Segundo o Exército, os militares procuravam um carro similar ao do músico que seria conduzido por criminosos, durante uma "patrulha regular" no perímetro de segurança de uma área militar.

A mulher de Evaldo, o filho e a amiga da família saíram ilesos, mas o sogro e um peão que tentou ajudar ficaram feridos.

A prisão rápida dos militares envolvidos na ação não foi suficiente para acalmar a revolta dos amigos e parentes do músico durante o funeral que se realizou num dia chuvoso e quente, numa semana que começou com chuvas torrenciais na segunda-feira que provocaram estragos e mortes na cidade.

"A culpa é sua, Bolsonaro!"

Alguns gritavam "a culpa é sua, Bolsonaro!", enquanto outros o acusavam de dar às forças de segurança permissão para cometer atos de violência.

"A violência não era assim antes, não", disse à AFP Patrícia Lima, prima de Evaldo. "Esta é uma violência concedida", acrescentou.

Ciney Silva, membro do grupo de pagode Remelexo da Cor, fundado por Evaldo, tocou vários sambas com um cavaquinho durante o funeral, enquanto os presentes cantavam e aplaudiam.

"Ele foi brutalmente assassinado", disse Silva à AFP. "O que mais me revolta foi como aconteceu".

Entre janeiro e fevereiro de 2019,  305 pessoas foram mortas pela Polícia no Rio

O assassinato de Evaldo, de 51 anos, que além de músico trabalhava como segurança, ocorreu dias depois de um adolescente ter sido morto a tiros por militares no Rio de Janeiro por furar um bloqueio, segundo a imprensa.

Bolsonaro chegou ao poder a 1 de janeiro, com promessas de aplicar uma política de tolerância zero contra a criminalidade, também partilhada pelo governador do estado, Wilson Witzel.

Entre janeiro e fevereiro de 2019, os dois primeiros meses de Witzel no cargo, 305 pessoas foram mortas pela Polícia no Rio, segundo números do governo.
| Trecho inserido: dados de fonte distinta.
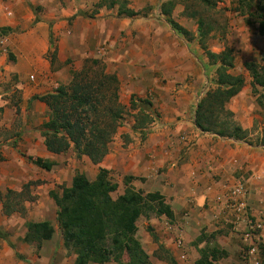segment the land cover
Returning a JSON list of instances; mask_svg holds the SVG:
<instances>
[{
    "label": "crops",
    "instance_id": "crops-1",
    "mask_svg": "<svg viewBox=\"0 0 264 264\" xmlns=\"http://www.w3.org/2000/svg\"><path fill=\"white\" fill-rule=\"evenodd\" d=\"M99 1L0 0V105L7 103L2 97L11 91H18L23 101L18 108L12 107L11 114L16 117L20 113L23 124L13 132L19 142H12L11 149L21 144L33 158L54 161L51 171H42L56 175L57 181L53 180L57 184L63 181L69 187L76 171L93 181L99 169H104L117 189L122 188L119 195L129 186L163 195L173 219L151 216L137 221L136 237L152 264H169L166 256L176 264H195L198 249L205 245H195L201 232L216 233L215 244L227 252L217 264H245L243 253L250 246L258 250L264 264V146L204 134L194 126V111L205 92L198 95L199 86L208 63L197 42L185 40L161 14L164 0H158L148 14L144 7L153 0H127L129 9L141 12L135 18L118 16L117 6L95 9ZM225 1L229 12L246 18L232 10L235 0ZM183 5L176 3L171 18L196 36V14H187ZM238 33L242 63H260L264 34L258 33V25L243 21ZM222 50L218 47L217 52ZM86 58L100 59L116 73L124 106L128 107L135 95L148 99L159 115L143 131H133L134 121L127 118L109 153L97 165L86 156L77 158L72 150L53 155L45 149L40 126L47 120L48 109L33 99L67 85L70 71L79 69ZM243 74L249 76L245 69ZM248 93L243 88L232 99L243 105L228 104L227 108L250 137L253 132L264 137V128L254 130L252 112L258 108ZM123 135L129 142L123 141ZM125 177L133 178L128 185ZM237 186L243 187V194L231 198ZM39 221L55 223L51 218L34 222ZM251 221L262 223L261 232L253 236L247 233ZM147 226L154 230L158 243L146 231ZM51 240L42 244L38 260L67 253L64 248L49 252ZM158 244L164 252L157 256ZM15 255L13 248L0 240V264H15ZM74 259L71 254L70 264Z\"/></svg>",
    "mask_w": 264,
    "mask_h": 264
},
{
    "label": "trees",
    "instance_id": "trees-1",
    "mask_svg": "<svg viewBox=\"0 0 264 264\" xmlns=\"http://www.w3.org/2000/svg\"><path fill=\"white\" fill-rule=\"evenodd\" d=\"M190 1V0H185ZM207 6H214L216 0H198ZM176 0H164L160 12L171 27L185 40L194 36L171 18ZM234 12L253 17L258 25V33L264 34V0H235ZM127 0H100L94 7L107 9L117 6V15L135 18L141 12L127 7ZM195 17V15H190ZM203 20H197L198 45L207 58L208 66L214 67L213 86L199 99L194 111V126L202 133L222 139L243 141L249 145L264 146V137L249 140V132L234 119L228 104L244 88L245 78L234 72V51L224 46L219 53L210 51L205 42L207 32L202 30ZM55 50L50 55L54 58ZM255 102L264 110V51L260 63L246 62ZM44 103L48 109L47 120L41 124L40 132L45 149L53 154H65L72 150L77 158L86 156L94 165L99 164L109 153V146L126 119L132 118L133 131H143L159 117L148 99L135 95L130 97L129 106L120 102V81L110 72L103 61L86 58L81 67L70 71L67 85L57 87L52 93L33 98ZM125 143L130 138L123 135ZM2 158L0 157V161ZM28 160L38 169L51 171L56 163L50 159L32 158ZM125 177V185L132 180ZM42 182L24 184L19 191L8 189L0 193L1 211L5 216L25 211L24 204L35 200L33 186ZM118 186L109 171L99 169L95 180L90 181L78 171L74 173L69 187L60 186V192L53 190L49 197L56 207V224L60 232L63 248L75 256L73 264H152L148 254L136 237L137 221L140 217L165 216L173 219V212L163 195L158 192L144 193L133 187H126L116 198L112 194ZM22 242L39 250L42 244L50 241L54 227L49 221H27ZM153 241L158 243L154 230L146 227ZM216 233L201 232L195 245L205 243L198 249L199 259L195 264H217L226 258L227 252L215 244ZM158 252H164L158 244ZM169 264H176L172 258L165 257Z\"/></svg>",
    "mask_w": 264,
    "mask_h": 264
},
{
    "label": "rangeland",
    "instance_id": "rangeland-1",
    "mask_svg": "<svg viewBox=\"0 0 264 264\" xmlns=\"http://www.w3.org/2000/svg\"><path fill=\"white\" fill-rule=\"evenodd\" d=\"M157 1L158 0H153L151 1V5L144 7V13L146 12L148 14L149 10L155 8L156 5H158ZM215 2L214 6H207L198 0H190L183 3L177 1L180 7H184L183 4L185 3L187 14H196V20H203L204 23L202 30L207 32L205 42L210 51L219 53L217 52L218 47L222 50L225 45L233 49L235 57L234 72L244 76V89L249 90L248 94L254 98L253 104L258 108L254 109L252 112L255 116L254 130L257 131L259 127L264 128V110L258 107L255 102L256 96L252 93L249 76L243 74L244 64L242 63L240 50L237 48L239 41L238 27L240 24H243V21H246L249 24H257V22L253 17L247 14L246 18L240 19L233 12H229L228 7L230 5H227L225 0H216ZM252 29H254L253 26ZM192 34L194 36V41L197 42L198 32L196 33V36L195 33ZM8 55L10 58L13 57L12 54ZM213 80L214 67L209 65L207 67L205 78L199 86L198 95L212 87ZM258 93L264 94V90L258 88ZM2 99L7 103L0 105V154H2L1 156L3 157V161L0 162V193H5L8 189L19 191L21 187L28 182L39 181L42 183L33 186L32 193L35 196V200L24 204L25 211L23 213H15L11 216H5L1 211L0 203V240H4L9 247L13 248V251L16 253L14 257L15 264H70L71 254L66 252L62 256H59V254L56 253L54 258L48 257L38 260L37 258H40L42 254L41 250H37L35 246L22 242V238L26 232L25 222L51 218L55 222L53 224L55 228L51 243L48 245V251L63 250L60 232L55 220L56 208L49 197V192L53 190L54 192L59 193L60 186L66 184L63 181L60 182L61 184H57L54 181H57L56 175L52 173L47 174L44 171L37 169L28 160V157L31 156L33 158V155L27 154L26 149L21 144H17L16 148L13 150L11 149L10 145H12V142H19L18 135L14 138L15 135L13 132H15L20 125L22 127L23 124V118L20 113H18L16 117H14V114H11V112L14 111L12 107L15 106L18 108L17 105L19 103L22 104L23 101L21 100L18 91H11L9 94L4 95ZM229 104L231 106H234L235 104V107L243 105L242 102L234 103L232 100ZM192 108L193 107H191V111ZM248 137L249 140L255 142L257 137L260 138V132H258L257 135L253 132L252 136ZM121 191L122 188H120V190L117 189L112 196L116 198Z\"/></svg>",
    "mask_w": 264,
    "mask_h": 264
},
{
    "label": "built area",
    "instance_id": "built-area-1",
    "mask_svg": "<svg viewBox=\"0 0 264 264\" xmlns=\"http://www.w3.org/2000/svg\"><path fill=\"white\" fill-rule=\"evenodd\" d=\"M101 50L102 52L105 51L103 48H101ZM242 194H243V187L237 186L231 191L230 197L235 199L240 197ZM261 230H262L261 222L251 221L248 223V231H247L248 235L251 236L256 235L259 232H261ZM243 260L245 264H262V261L258 255V250L253 246H250L247 250L244 251Z\"/></svg>",
    "mask_w": 264,
    "mask_h": 264
}]
</instances>
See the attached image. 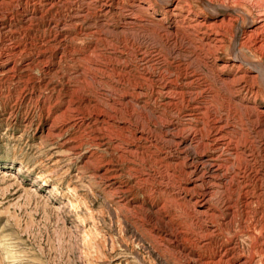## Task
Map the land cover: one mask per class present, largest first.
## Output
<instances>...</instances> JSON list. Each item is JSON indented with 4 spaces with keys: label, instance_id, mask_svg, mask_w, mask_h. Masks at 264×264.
<instances>
[{
    "label": "rangeland",
    "instance_id": "1",
    "mask_svg": "<svg viewBox=\"0 0 264 264\" xmlns=\"http://www.w3.org/2000/svg\"><path fill=\"white\" fill-rule=\"evenodd\" d=\"M101 1L0 0V264H264V0Z\"/></svg>",
    "mask_w": 264,
    "mask_h": 264
},
{
    "label": "bare ground",
    "instance_id": "2",
    "mask_svg": "<svg viewBox=\"0 0 264 264\" xmlns=\"http://www.w3.org/2000/svg\"><path fill=\"white\" fill-rule=\"evenodd\" d=\"M108 1H110V0H103V1H101L102 2V5H103V7H105L106 8V11H109V7H110V4H108L109 2ZM111 3V2H110ZM113 7V6H112ZM130 7L132 8V9H138V8H141L142 7V5H140V4H132V5H130ZM131 8L129 9V11L131 12ZM124 11H125V9H124ZM259 12V11H258ZM126 13H128V12H126ZM129 14V13H128ZM259 15H258V17H260V18H264V11L263 10H261L259 13H258ZM133 15V14H132ZM259 20V19H258ZM262 20V19H261ZM261 20H259V21H261ZM128 21V20H127ZM129 23V22H128ZM205 24V23H204ZM177 25V24H176ZM199 25V24H198ZM202 25V24H201ZM193 26V25H192ZM209 27V26H208ZM201 28V27H200ZM216 33V32H215ZM244 85V84H243ZM169 91V90H168ZM245 94V93H244ZM246 95V96H245ZM242 98L244 99V100H246L245 98L248 96V94H245ZM196 112V111H195ZM216 126V125H215ZM221 133H219V134H217L216 133V136H215V138L212 140V146H215V145H217L218 144V140H219V135H220ZM222 135V134H221ZM220 135V136H221ZM229 140V139H228ZM209 144V143H208ZM208 147V146H207ZM75 148V147H74ZM227 153V152H226ZM185 160V159H184ZM202 161V160H201ZM217 158H215V157H206L205 159H204V164L206 165V166H208V167H206V168H208V171L206 172L205 171V179L207 180V181H210L211 183H213L214 181H215V178H216V173L219 171L218 169V164H217ZM219 162V161H218ZM190 164H191V162H190ZM203 165V164H202ZM201 165V166H202ZM204 165V166H205ZM222 165V164H221ZM191 166V165H190ZM195 166H196V164H195ZM195 168V167H194ZM204 168V167H203ZM218 168V169H217ZM196 169V168H195ZM200 169V168H199ZM190 170V169H189ZM189 172V171H188ZM192 172H194V171H192ZM194 174V173H193ZM193 174H191L192 176H193ZM199 176V175H198ZM201 178V177H200ZM195 179V178H194ZM198 179V178H197ZM203 179V178H202ZM44 180V179H43ZM196 180V179H195ZM112 181H114V180H112ZM210 183V184H211ZM215 183V182H214ZM46 184V183H45ZM109 182L108 181H105V182H103V186L102 187H105L106 189L109 187ZM199 184L200 183H198L197 185L199 186ZM202 184V183H201ZM200 184V185H201ZM205 184V183H204ZM208 185V184H207ZM213 185V184H212ZM202 186V185H201ZM210 186V185H209ZM203 187V186H202ZM203 189V188H202ZM206 193V192H205ZM201 194V193H200ZM199 194V195H200ZM204 194V193H203ZM198 195V196H199ZM198 201V203L199 204H201V203H203L204 202V198L203 197H201V199L200 200H197ZM206 201V200H205ZM80 220V219H79ZM80 222V221H79ZM2 239V238H1Z\"/></svg>",
    "mask_w": 264,
    "mask_h": 264
}]
</instances>
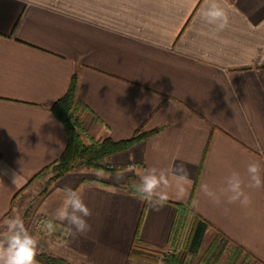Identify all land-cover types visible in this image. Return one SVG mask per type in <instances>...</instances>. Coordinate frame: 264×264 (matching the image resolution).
I'll list each match as a JSON object with an SVG mask.
<instances>
[{
  "label": "crops",
  "instance_id": "crops-1",
  "mask_svg": "<svg viewBox=\"0 0 264 264\" xmlns=\"http://www.w3.org/2000/svg\"><path fill=\"white\" fill-rule=\"evenodd\" d=\"M217 3L223 28L204 20L207 0H0V225L22 218L34 177L64 153L66 130L51 108L75 77L86 144L154 134L107 159L122 172L76 171L55 183L39 215L54 218L70 187L91 210V230L44 242L40 253L72 264H163L177 205H191L211 225L201 249L221 232L249 264H264V187H245L247 207L221 191L232 172L247 185L251 161L264 179V0ZM179 165L188 171L183 200L175 196ZM149 168L165 170L172 184L159 211L161 202L121 189Z\"/></svg>",
  "mask_w": 264,
  "mask_h": 264
},
{
  "label": "clouds",
  "instance_id": "clouds-1",
  "mask_svg": "<svg viewBox=\"0 0 264 264\" xmlns=\"http://www.w3.org/2000/svg\"><path fill=\"white\" fill-rule=\"evenodd\" d=\"M204 20L209 24H216L223 28L227 24V17L217 0H207L206 9L203 12ZM262 166L257 161H251L246 167L248 183L245 185L238 172H232L226 178L225 188L221 191L227 195V203H239L242 207L251 204L250 197L245 192V187L259 189L264 187V179L261 177ZM177 176L175 183V196L178 200H183L188 196L186 183L188 182V171L183 165L177 166L173 172ZM113 179L117 182L123 179L121 174H117ZM17 175L14 174L12 183L15 184ZM172 187L169 174L165 170L149 168L140 177L139 184L135 185V190L141 199L161 202L155 206L159 211L163 202L168 199V190ZM202 191L207 196H214V193L205 184ZM66 197L54 215V218L41 221V231L52 234L57 228L63 227L71 237L84 235L91 230V225L87 222V217L92 215L91 210L85 204L82 196L77 191L68 187L65 188ZM219 203V200H216ZM4 229V240L0 243V264H37L36 256L39 246L38 239L31 234L25 226L23 219L19 216L9 217L3 220L0 225Z\"/></svg>",
  "mask_w": 264,
  "mask_h": 264
},
{
  "label": "trees",
  "instance_id": "trees-1",
  "mask_svg": "<svg viewBox=\"0 0 264 264\" xmlns=\"http://www.w3.org/2000/svg\"><path fill=\"white\" fill-rule=\"evenodd\" d=\"M75 90L76 78L74 77L67 94L51 108L53 116L63 124L66 130L67 145L65 151L57 161L45 167L33 180L50 169H53L55 180H59L67 174L81 169L104 171L106 167L103 164L107 158L128 151L141 140L154 134L153 132L149 134L137 133L132 139L127 141L114 142L107 139L102 142L93 141L90 144H86L82 137L83 127L76 120V113L79 105L76 102ZM110 172L113 173L115 170ZM139 182L140 180L138 178H131L121 189L131 194L139 195L135 190V185L139 184ZM146 210L145 206L139 221L135 239L137 242L138 233L144 220ZM177 212L172 247L174 252L179 250L184 237L183 234L189 225L190 233L186 240L185 254L182 256H178V254L167 255L163 260V264H190V260L199 254L205 233L211 228L209 223L191 209V205H177ZM56 230L59 232V241L63 243L68 235L67 232L63 227L57 228ZM226 251L230 253L228 264H238L239 262L246 263L252 260L251 255L242 247L233 244L229 238L219 232L216 239L206 251L202 261L205 264H210L212 261L216 260V258L221 257ZM36 260L39 264H72L63 258H57L47 254L37 253Z\"/></svg>",
  "mask_w": 264,
  "mask_h": 264
},
{
  "label": "rangeland",
  "instance_id": "rangeland-1",
  "mask_svg": "<svg viewBox=\"0 0 264 264\" xmlns=\"http://www.w3.org/2000/svg\"><path fill=\"white\" fill-rule=\"evenodd\" d=\"M77 113H76V120L79 122V120L77 119ZM111 157H113V156H111ZM107 159L104 161V164H103L106 167V170H104V171L94 170V169H81V170H77V171H84V172L89 173L90 175L96 176V177H105L107 174H116L118 172H122L125 170V167H117V166H113L111 164H107ZM112 170H115V172L111 173L110 171H112ZM74 172H76V171H74ZM57 181L58 180H55V174L53 172V169H50V170H47L46 172H44L41 176H39L37 179H35V182L33 184L34 185L33 186V193L30 194V195H32V198H31V196L29 198H27L24 205H23L24 206L23 208H25V209L22 211V215H23L22 219H23L25 226L28 229V231L31 234H33L39 241V246L37 249L38 254H45V253L39 252V250L41 248H43L44 245H42V244L44 242L45 243L51 242L53 239H55L56 241L61 243L59 241L58 230L54 231L52 234H47V233L41 231V227H40L41 221H43L47 218L39 215V213H38L39 205L41 204V202H43L44 198L50 192H52L54 185ZM189 233H190V227L188 225L187 229L185 230V232L183 234L184 237L182 239L181 247L179 248V250L177 252H174L173 247H172L171 253L170 252L166 253V254L164 253V255L167 256V255L178 254V256H182L183 254H185L186 240L188 238ZM208 248L200 249L199 254L190 260V264H205L202 260L205 256ZM229 257H230V253H229V251H226L221 257L216 258V260L212 261L210 264H228ZM153 261L154 260H150V261H148V263H140L138 261H135L134 264H154ZM157 264H159V263H157ZM238 264H249V262H246V263L239 262Z\"/></svg>",
  "mask_w": 264,
  "mask_h": 264
}]
</instances>
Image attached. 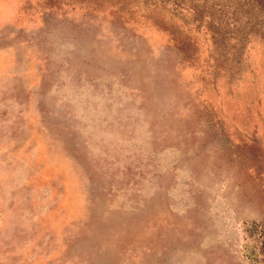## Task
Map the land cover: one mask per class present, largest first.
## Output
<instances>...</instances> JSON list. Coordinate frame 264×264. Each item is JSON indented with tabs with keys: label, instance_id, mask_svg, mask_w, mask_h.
Wrapping results in <instances>:
<instances>
[{
	"label": "rangeland",
	"instance_id": "obj_1",
	"mask_svg": "<svg viewBox=\"0 0 264 264\" xmlns=\"http://www.w3.org/2000/svg\"><path fill=\"white\" fill-rule=\"evenodd\" d=\"M0 264H264V0H0Z\"/></svg>",
	"mask_w": 264,
	"mask_h": 264
}]
</instances>
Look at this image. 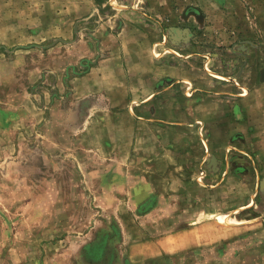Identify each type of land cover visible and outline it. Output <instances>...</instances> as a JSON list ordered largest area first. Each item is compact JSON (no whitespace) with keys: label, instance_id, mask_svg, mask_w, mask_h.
Here are the masks:
<instances>
[{"label":"rangeland","instance_id":"obj_1","mask_svg":"<svg viewBox=\"0 0 264 264\" xmlns=\"http://www.w3.org/2000/svg\"><path fill=\"white\" fill-rule=\"evenodd\" d=\"M97 2L0 29V264H264V0Z\"/></svg>","mask_w":264,"mask_h":264},{"label":"crops","instance_id":"obj_2","mask_svg":"<svg viewBox=\"0 0 264 264\" xmlns=\"http://www.w3.org/2000/svg\"><path fill=\"white\" fill-rule=\"evenodd\" d=\"M100 6L98 5L97 0H0V29H4V24L5 25H15L17 24L18 20L16 19L17 17L19 18L20 16H27V18H29V20L26 18V22L27 23H39L41 25H43V30L45 29V25L47 27V29L49 28V25L55 24V25H59L58 27H61L62 29H64L65 32H67L64 35H59L58 38L60 39H67L70 38V34L68 29L66 28L69 24L74 22L75 25V33L78 34L79 32V27L78 25L81 23V19L85 18L86 16L90 15V16H96V14L98 13V8ZM8 9H10L8 11ZM21 9V10H20ZM40 10V11H38ZM36 12H40V13H36ZM6 13V14H5ZM3 14V17L5 18H1V15ZM38 32V31H37ZM3 34V32H1ZM181 35V31L180 29L176 30L173 29L171 34L169 35V42L171 43V36L172 35ZM2 38V37H1ZM48 38H50L48 36ZM106 41V39H104ZM117 40V39H116ZM174 42V41H173ZM161 47L160 41H158L157 43H155V47H154V54L156 57L161 56L162 54L160 52H157L158 49L160 51ZM162 50V49H161ZM169 52V50H167ZM175 54V58H185L184 55H182L181 53H178L176 51H172ZM165 54H167L164 51ZM111 63V59L107 58L104 61H101L99 63H97L95 66H93L90 70V72L88 73V75H86L83 80L87 79V78H93L94 81L95 80H99V84L100 86L105 84V81H103V79L100 78V74L98 72H100L101 70L105 69L104 66L107 65L108 63ZM118 64V63H117ZM125 70L124 66H122V64H118L117 68L115 70ZM133 70V67L130 69V71ZM150 71L154 74L157 75V69H150ZM145 72H149V69H145ZM92 76V77H91ZM99 78V79H98ZM103 78V77H102ZM221 78V77H220ZM124 85H126L125 87H132V84L129 82L123 83ZM96 85V83H95ZM106 86V85H105ZM109 87V86H108ZM243 90H245L243 88ZM247 95V96H246ZM240 94V96L237 97H232V96H225V97H221V104H225L224 108L225 111H223V109L220 111V115L222 119H229L230 117L232 119L235 120H242V119H248L249 118V114H250V109L248 107V105L251 103V100H254V92L251 89H247V94ZM188 102H191L193 104H195V100L194 97L192 96H187ZM193 98V99H192ZM151 99V96L147 97L144 100H139L137 101L136 97L134 98H127V101L130 104H135L137 103V107L131 108L134 112H137V114L142 113L143 110L145 108H142V106H144L145 104H147V102H149V100ZM190 100V101H189ZM193 100V101H192ZM235 100V101H232ZM232 101V102H231ZM228 102L231 103L230 106V111L226 108L228 107ZM248 103V104H247ZM141 108V109H140ZM255 111V109L252 110V113ZM190 113H188L187 117H190ZM198 129V128H197ZM195 135H199L200 137L202 136V134L200 135V133H195ZM240 136V135H239ZM242 139H245L244 135L241 134ZM249 138L251 139V145H252V151L257 153V159L258 161H264V132L261 133L259 132V130L255 131L254 133H249ZM201 140V139H200ZM203 141V145L201 146L203 149L206 148L207 151H211L212 149H208V146L206 144L205 139H202ZM242 146L246 147L247 145V140H243ZM206 145V146H205ZM202 149V150H203ZM263 186H264V182H263ZM185 233V235L188 236V244H192L193 242L196 241V237L192 236L193 233V227L189 226L188 228L185 229H176V232H174L173 236L174 238L179 237L180 234Z\"/></svg>","mask_w":264,"mask_h":264},{"label":"bare ground","instance_id":"obj_3","mask_svg":"<svg viewBox=\"0 0 264 264\" xmlns=\"http://www.w3.org/2000/svg\"><path fill=\"white\" fill-rule=\"evenodd\" d=\"M235 217V216H234Z\"/></svg>","mask_w":264,"mask_h":264}]
</instances>
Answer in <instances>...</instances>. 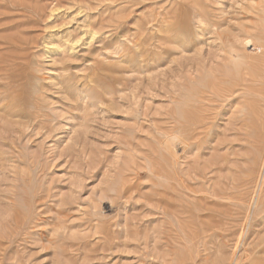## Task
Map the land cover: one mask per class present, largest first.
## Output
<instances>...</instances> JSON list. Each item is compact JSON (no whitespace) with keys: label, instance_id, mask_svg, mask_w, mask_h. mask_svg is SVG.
<instances>
[{"label":"rangeland","instance_id":"1","mask_svg":"<svg viewBox=\"0 0 264 264\" xmlns=\"http://www.w3.org/2000/svg\"><path fill=\"white\" fill-rule=\"evenodd\" d=\"M261 235L264 0H0V264H264Z\"/></svg>","mask_w":264,"mask_h":264},{"label":"bare ground","instance_id":"2","mask_svg":"<svg viewBox=\"0 0 264 264\" xmlns=\"http://www.w3.org/2000/svg\"><path fill=\"white\" fill-rule=\"evenodd\" d=\"M247 40V38H245ZM245 44V43H244ZM261 46H259L260 48ZM238 50V49H237ZM241 50V48H240ZM238 52V51H237ZM242 55V54H241ZM238 63V62H237ZM6 64V63H5ZM224 66V65H223ZM237 65H235L236 67ZM232 68V67H231ZM209 70H212L211 73H215V72H218V71H227V70H224V68H222V66H217L215 68H211ZM233 70V69H232ZM231 70V71H232ZM235 71V70H234ZM233 71V72H234ZM210 72V71H209ZM209 72H207L206 74H210ZM236 72V71H235ZM215 76V74H213ZM223 73V72H222ZM221 73V74H222ZM14 74V73H13ZM224 74V73H223ZM229 74V73H228ZM204 75V74H203ZM230 75V74H229ZM12 76V75H11ZM211 76V75H210ZM213 76V77H214ZM202 77V76H201ZM216 78V77H215ZM214 78V80H215ZM191 79V78H190ZM213 79V78H212ZM21 81V80H20ZM185 82V81H184ZM190 84H187V82H185L183 85H184V88L187 90V95L186 97L182 96L181 98H186L184 101L181 102V104L177 105L178 107L175 108L174 110V118L177 119V121L183 126L184 129H186V127L190 128V127H194V128H198L199 126H205L207 125L208 123L212 122L213 118L215 116H213V118H211V116L209 115L210 114V109L212 108L211 107V104H213V101L216 102L215 100V96L216 94H218L219 91L225 89V87L223 88L221 86V84H215V82L213 80H211V77H209V75L207 77H204V78H201V80H199V82L197 83V81L195 83L197 84H193L194 82L193 81H188ZM193 82V83H192ZM192 83V84H191ZM215 84V85H214ZM224 85V84H223ZM182 86V85H180ZM10 88V87H9ZM182 91V93L184 92V90ZM231 90H228L227 92H229ZM221 92V94H222ZM220 93V92H219ZM224 93V92H223ZM219 94V95H221ZM214 96V97H213ZM180 98V99H181ZM214 100H213V99ZM213 100V101H212ZM212 102V103H211ZM211 103V104H209ZM210 108V109H209ZM213 110V109H212ZM216 111V110H215ZM218 112V111H217ZM209 115V116H208ZM212 115V114H211ZM218 115V114H217ZM216 115V116H217ZM173 117V116H172ZM216 120V119H214ZM187 128V129H188ZM203 128V127H202ZM191 130V129H190ZM189 131V130H188ZM187 131V133H188ZM192 131V130H191ZM190 131V133H191ZM185 132V131H184ZM194 132V130H193ZM196 133V131H195ZM194 133V134H195ZM184 134V133H182ZM201 135V134H200ZM204 135V134H203ZM181 139L182 142L185 143L186 141V138L187 136H184V137H181L179 136ZM189 137L191 138V135H189ZM195 137V136H193ZM194 139V138H193ZM192 140V139H191ZM196 140V139H195ZM203 140V139H201ZM187 142V141H186ZM189 143V142H187ZM187 143L185 144L187 146ZM201 143V142H200ZM128 144V143H127ZM198 145V144H197ZM130 149V148H129ZM122 181H125L122 180ZM127 181H125V183L123 182L122 185H119L118 187H115V188H118L117 191H119V187L121 186L122 188V192L124 191V193L128 192L130 190V187L127 186L128 182L126 183ZM120 189V190H121ZM120 192V191H119ZM35 195V194H34ZM41 195V194H40ZM37 196V195H36ZM37 198V197H36ZM39 198V197H38ZM41 198V197H40ZM260 197H258V200L256 202V206L258 207L259 206V203L262 202V200L260 201L259 199ZM33 199V198H32ZM44 199V197H43ZM36 201V199H35ZM261 205V204H260ZM19 208V207H18ZM22 208V207H21ZM27 209V208H26ZM25 211V210H24ZM21 214V211H18L16 212V214ZM15 214V215H16ZM260 215V214H259ZM257 215V216H259ZM20 218H23L22 214L20 216H18ZM19 218V220H20ZM17 221H18V218H17ZM24 222V220H23ZM26 235V234H25ZM2 243V241H1ZM260 248V251L259 252H262L264 253V235L262 236L261 235V238H259V243H257V245H254L252 250H256V249H259ZM3 253H4V250H3ZM1 254V253H0ZM1 256V255H0ZM3 256V255H2ZM2 260V259H1ZM237 264V263H236ZM240 264V262H239Z\"/></svg>","mask_w":264,"mask_h":264}]
</instances>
Este número representa um aumento de 17,6% com relação ao mesmo período de 2018, e é um recorde nos 16 anos em que se faz estatísticas sobre homicídios relacionados com a intervenção da Polícia.

Witzel admitiu no final de março que a Polícia recorre a atiradores de elite para atingir suspeitos armados à distância.

Nove soldados estão presos preventivamente por envolvimento na ação que resultou na morte de Evaldo, que o Exército qualificou nesta quarta-feira como um "triste incidente".

O advogado da família de Evaldo pediu que a polícia trate do caso. "Estamos buscando uma apuração isenta", disse João Tancredo aos jornalistas presentes no cemitério.

Depois do funeral, dezenas de amigos e parentes do músico protestaram em frente aos postos onde estavam os militares. Gritaram palavras como "assassinato" e "justiça", alguns segurando bandeiras do Brasil salpicadas de tinta vermelha como se fosse sangue.

"Nós somos só números", disse Patrícia Lima. "Ele deixou uma família, um filho de sete anos que era a sua vida. Era uma família linda de se ver e tudo isso aconteceu por nada".